There is no way that this code fails
const fn = (obj: object) => obj?.prop;
but the TypeScript compiler prevents me from writing that, explaining that
Property 'prop' does not exist on type 'object'
but that's precisely the use of optional chaining: if the property exists, I access it, else I access undefined, and it works on any object. So why does TS doesn't let me write this and is there a setting in my tsconfig.json I can set so that I can write that?
From Mozilla:
The optional chaining operator (?.) enables you to read the value of a property located deep within a chain of connected objects without having to check that each reference in the chain is valid.
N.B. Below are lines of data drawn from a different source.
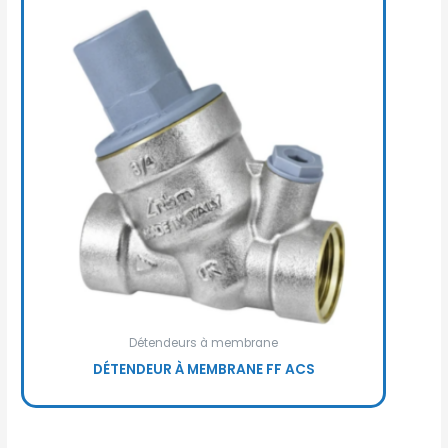
Détendeurs à membrane
DÉTENDEUR À MEMBRANE FF ACS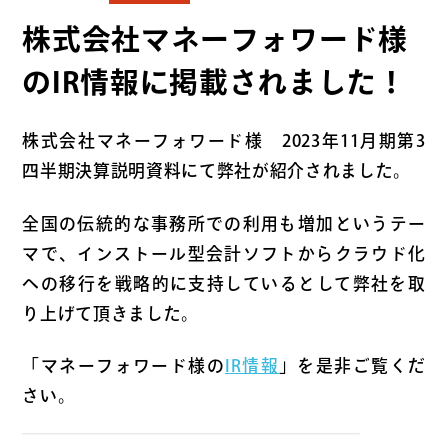
株式会社マネーフォワード様
のIR情報に掲載されました！
株式会社マネーフォワード様 2023年11月期第3
四半期決算説明資料にて弊社が紹介されました。
全国の伝統的な事務所での利用も増加というテー
マで、インストール型会計ソフトからクラウド化
への移行を戦略的に支持しているとして弊社を取
り上げて頂きました。
「マネーフォワード様の
IR情報
」を是非ご覧くだ
さい。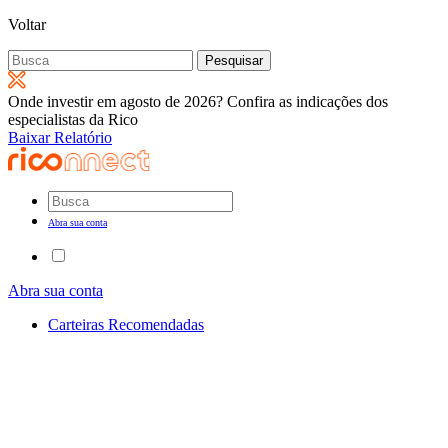
Voltar
Pesquisar
por:
Onde investir em agosto de 2026? Confira as indicações dos
especialistas da Rico
Baixar Relatório
Abra sua conta
Abra sua conta
Carteiras Recomendadas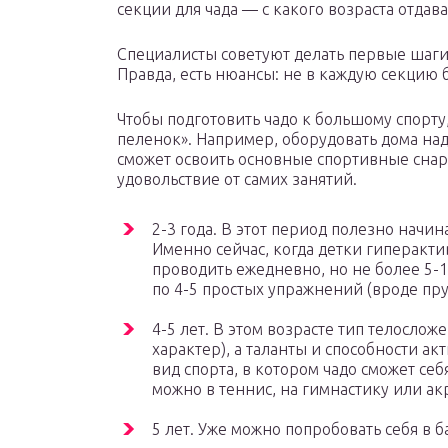
секции для чада — с какого возраста отдава
Специалисты советуют делать первые шаги
Правда, есть нюансы: не в каждую секцию
Чтобы подготовить чадо к большому спорту
пеленок». Например, оборудовать дома на
сможет освоить основные спортивные снаря
удовольствие от самих занятий.
2-3 года. В этот период полезно начи
Именно сейчас, когда детки гиперакти
проводить ежедневно, но не более 5-
по 4-5 простых упражнений (вроде пру
4-5 лет. В этом возрасте тип телосло
характер), а таланты и способности а
вид спорта, в котором чадо сможет се
можно в теннис, на гимнастику или а
5 лет. Уже можно попробовать себя в ба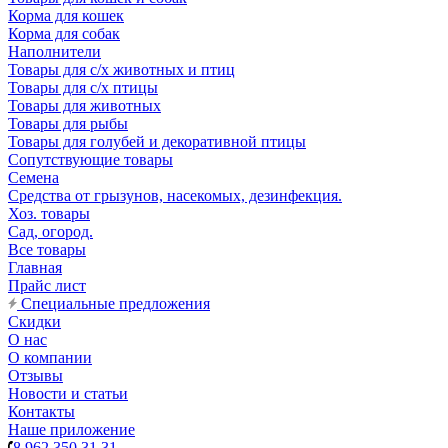
Корма для кошек
Корма для собак
Наполнители
Товары для с/х животных и птиц
Товары для с/х птицы
Товары для животных
Товары для рыбы
Товары для голубей и декоративной птицы
Сопутствующие товары
Семена
Средства от грызунов, насекомых, дезинфекция.
Хоз. товары
Сад, огород.
Все товары
Главная
Прайс лист
Специальные предложения
Скидки
О нас
О компании
Отзывы
Новости и статьи
Контакты
Наше приложение
8 962 350 31 31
In your case, obj is the reference being checked for null or undefined, not prop.
So why does TS doesn't let me write this
You've told TS to expect an object, but you have not told TS anything about the properties of that object, so it has no idea if prop exists. In other words, prop is not on the interface of object, so it throws a compiler error.
is there a setting in my tsconfig.json I can set so that I can write that?
The behavior from above is the whole point of TypeScript, a static type checker. You do not want this exact behavior to be enabled, but there is an intended way within the language to produce the same effect:
const fn2 = (obj: Record<string, any>) => obj.prop;
The above code requires that obj be non-null/undefined and allows for any string (or number, but not Symbol) property accessor.